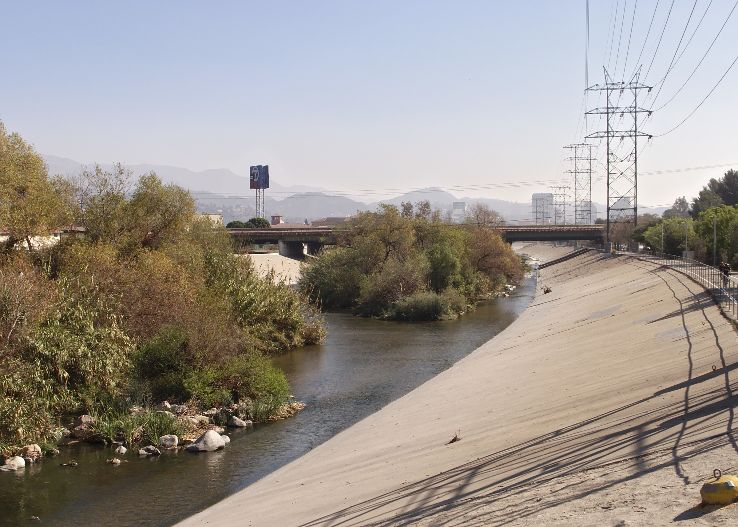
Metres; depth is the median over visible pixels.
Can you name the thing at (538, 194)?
building
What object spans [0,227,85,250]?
building
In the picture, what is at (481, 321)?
river
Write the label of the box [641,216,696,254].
tree
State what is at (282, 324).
shrub
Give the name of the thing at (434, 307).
shrub
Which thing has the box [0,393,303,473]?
rocky bank
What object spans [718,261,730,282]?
person
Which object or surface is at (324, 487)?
embankment
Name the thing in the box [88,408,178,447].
grass clump
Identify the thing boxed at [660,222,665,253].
pole
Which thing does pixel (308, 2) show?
sky
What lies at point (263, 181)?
billboard
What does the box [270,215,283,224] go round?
building
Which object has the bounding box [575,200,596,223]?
building
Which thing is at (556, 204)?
transmission tower
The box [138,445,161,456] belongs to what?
rock
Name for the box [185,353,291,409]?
shrub
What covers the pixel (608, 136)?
transmission tower
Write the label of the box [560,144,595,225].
transmission tower
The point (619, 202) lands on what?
building
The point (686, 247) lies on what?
lamp post
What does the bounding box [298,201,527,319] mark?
trees
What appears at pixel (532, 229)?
bridge
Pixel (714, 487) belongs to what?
yellow buoy
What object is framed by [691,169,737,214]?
tree
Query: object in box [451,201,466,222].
building
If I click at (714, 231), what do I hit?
pole
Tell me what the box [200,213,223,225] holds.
building
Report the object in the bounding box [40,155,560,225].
mountain range
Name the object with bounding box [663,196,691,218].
tree
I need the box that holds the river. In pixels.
[0,264,535,526]
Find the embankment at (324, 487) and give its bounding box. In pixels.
[155,249,735,526]
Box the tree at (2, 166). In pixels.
[0,119,68,254]
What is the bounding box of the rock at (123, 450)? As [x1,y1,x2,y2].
[114,445,127,453]
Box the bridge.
[226,223,601,257]
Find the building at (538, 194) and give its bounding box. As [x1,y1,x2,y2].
[531,193,553,223]
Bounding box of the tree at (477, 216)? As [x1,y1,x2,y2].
[465,203,504,227]
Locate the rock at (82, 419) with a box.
[69,415,95,437]
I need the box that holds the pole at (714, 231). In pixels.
[711,213,718,264]
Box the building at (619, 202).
[609,197,634,221]
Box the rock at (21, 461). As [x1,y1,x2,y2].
[0,456,26,471]
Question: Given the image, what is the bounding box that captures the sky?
[0,0,737,210]
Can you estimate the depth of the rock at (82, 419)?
24.32 m
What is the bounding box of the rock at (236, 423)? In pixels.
[227,416,247,427]
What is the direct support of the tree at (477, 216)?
on the ground
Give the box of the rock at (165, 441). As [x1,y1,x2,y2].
[158,434,178,448]
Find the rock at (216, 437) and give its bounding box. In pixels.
[186,429,226,452]
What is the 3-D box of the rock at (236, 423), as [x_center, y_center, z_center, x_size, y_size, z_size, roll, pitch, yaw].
[-3.479,4.191,26.504,0.621,0.349,0.594,1,2,37]
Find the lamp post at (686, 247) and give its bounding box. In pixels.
[683,220,688,256]
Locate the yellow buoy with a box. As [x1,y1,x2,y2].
[699,470,737,505]
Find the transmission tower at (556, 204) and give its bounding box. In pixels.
[547,186,568,224]
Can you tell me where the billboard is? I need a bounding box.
[249,165,268,219]
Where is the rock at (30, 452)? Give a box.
[19,444,42,461]
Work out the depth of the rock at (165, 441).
23.78 m
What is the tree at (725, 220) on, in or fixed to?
on the ground
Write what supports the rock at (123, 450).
in the river
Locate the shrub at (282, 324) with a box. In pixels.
[210,255,325,351]
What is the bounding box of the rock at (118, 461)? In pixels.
[108,457,121,464]
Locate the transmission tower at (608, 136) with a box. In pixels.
[582,68,651,243]
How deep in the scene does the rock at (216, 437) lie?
24.38 m
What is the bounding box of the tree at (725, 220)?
[694,203,737,267]
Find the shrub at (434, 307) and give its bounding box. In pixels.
[383,291,461,321]
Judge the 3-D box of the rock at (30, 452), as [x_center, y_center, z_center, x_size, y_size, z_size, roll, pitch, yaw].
[-7.579,4.217,22.526,0.538,0.381,0.590,1,2,37]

::::::

> _Exercise objective_
I'd like the data above duplicated exactly, with no pictures included.

> _The completed task_
Metres; depth is the median over visible pixels.
Can you name the thing at (538, 194)?
building
What object spans [0,227,85,250]?
building
In the picture, what is at (481, 321)?
river
Write the label of the box [641,216,696,254].
tree
State what is at (282, 324).
shrub
Give the name of the thing at (434, 307).
shrub
Which thing has the box [0,393,303,473]?
rocky bank
What object spans [718,261,730,282]?
person
Which object or surface is at (324, 487)?
embankment
Name the thing in the box [88,408,178,447].
grass clump
Identify the thing boxed at [660,222,665,253].
pole
Which thing does pixel (308, 2) show?
sky
What lies at point (263, 181)?
billboard
What does the box [270,215,283,224] go round?
building
Which object has the bounding box [575,200,596,223]?
building
Which thing is at (556, 204)?
transmission tower
The box [138,445,161,456] belongs to what?
rock
Name for the box [185,353,291,409]?
shrub
What covers the pixel (608, 136)?
transmission tower
Write the label of the box [560,144,595,225].
transmission tower
The point (619, 202) lands on what?
building
The point (686, 247) lies on what?
lamp post
What does the bounding box [298,201,527,319] mark?
trees
What appears at pixel (532, 229)?
bridge
Pixel (714, 487) belongs to what?
yellow buoy
What object is framed by [691,169,737,214]?
tree
Query: object in box [451,201,466,222].
building
If I click at (714, 231), what do I hit?
pole
Tell me what the box [200,213,223,225] holds.
building
Report the object in the bounding box [40,155,560,225].
mountain range
Name the object with bounding box [663,196,691,218].
tree
I need the box that holds the river. In pixels.
[0,264,535,526]
Find the embankment at (324, 487) and give its bounding box. In pixels.
[155,249,735,526]
Box the tree at (2, 166). In pixels.
[0,119,68,254]
What is the bounding box of the rock at (123, 450)? As [x1,y1,x2,y2].
[114,445,127,453]
Box the bridge.
[226,223,601,257]
Find the building at (538, 194) and give its bounding box. As [x1,y1,x2,y2].
[531,193,553,223]
Bounding box of the tree at (477, 216)? As [x1,y1,x2,y2].
[465,203,504,227]
Locate the rock at (82, 419) with a box.
[69,415,95,437]
I need the box that holds the pole at (714, 231). In pixels.
[711,213,718,264]
Box the building at (619, 202).
[609,197,634,221]
Box the rock at (21, 461). As [x1,y1,x2,y2].
[0,456,26,471]
Question: Given the image, what is the bounding box that captures the sky?
[0,0,737,210]
Can you estimate the depth of the rock at (82, 419)?
24.32 m
What is the bounding box of the rock at (236, 423)? In pixels.
[227,416,247,427]
What is the direct support of the tree at (477, 216)?
on the ground
Give the box of the rock at (165, 441). As [x1,y1,x2,y2].
[158,434,178,448]
Find the rock at (216, 437) and give its bounding box. In pixels.
[186,429,226,452]
What is the 3-D box of the rock at (236, 423), as [x_center, y_center, z_center, x_size, y_size, z_size, roll, pitch, yaw].
[-3.479,4.191,26.504,0.621,0.349,0.594,1,2,37]
Find the lamp post at (686, 247) and give its bounding box. In pixels.
[683,220,688,256]
Locate the yellow buoy with a box. As [x1,y1,x2,y2].
[699,470,737,505]
Find the transmission tower at (556, 204) and give its bounding box. In pixels.
[547,186,568,224]
Can you tell me where the billboard is? I need a bounding box.
[249,165,268,219]
Where is the rock at (30, 452)? Give a box.
[19,444,42,461]
Work out the depth of the rock at (165, 441).
23.78 m
What is the tree at (725, 220) on, in or fixed to?
on the ground
Write what supports the rock at (123, 450).
in the river
Locate the shrub at (282, 324) with a box. In pixels.
[210,255,325,351]
What is the bounding box of the rock at (118, 461)? In pixels.
[108,457,121,464]
Locate the transmission tower at (608, 136) with a box. In pixels.
[582,68,651,243]
How deep in the scene does the rock at (216, 437) lie?
24.38 m
What is the bounding box of the tree at (725, 220)?
[694,203,737,267]
Find the shrub at (434, 307) and give its bounding box. In pixels.
[383,291,461,321]
Judge the 3-D box of the rock at (30, 452), as [x_center, y_center, z_center, x_size, y_size, z_size, roll, pitch, yaw].
[-7.579,4.217,22.526,0.538,0.381,0.590,1,2,37]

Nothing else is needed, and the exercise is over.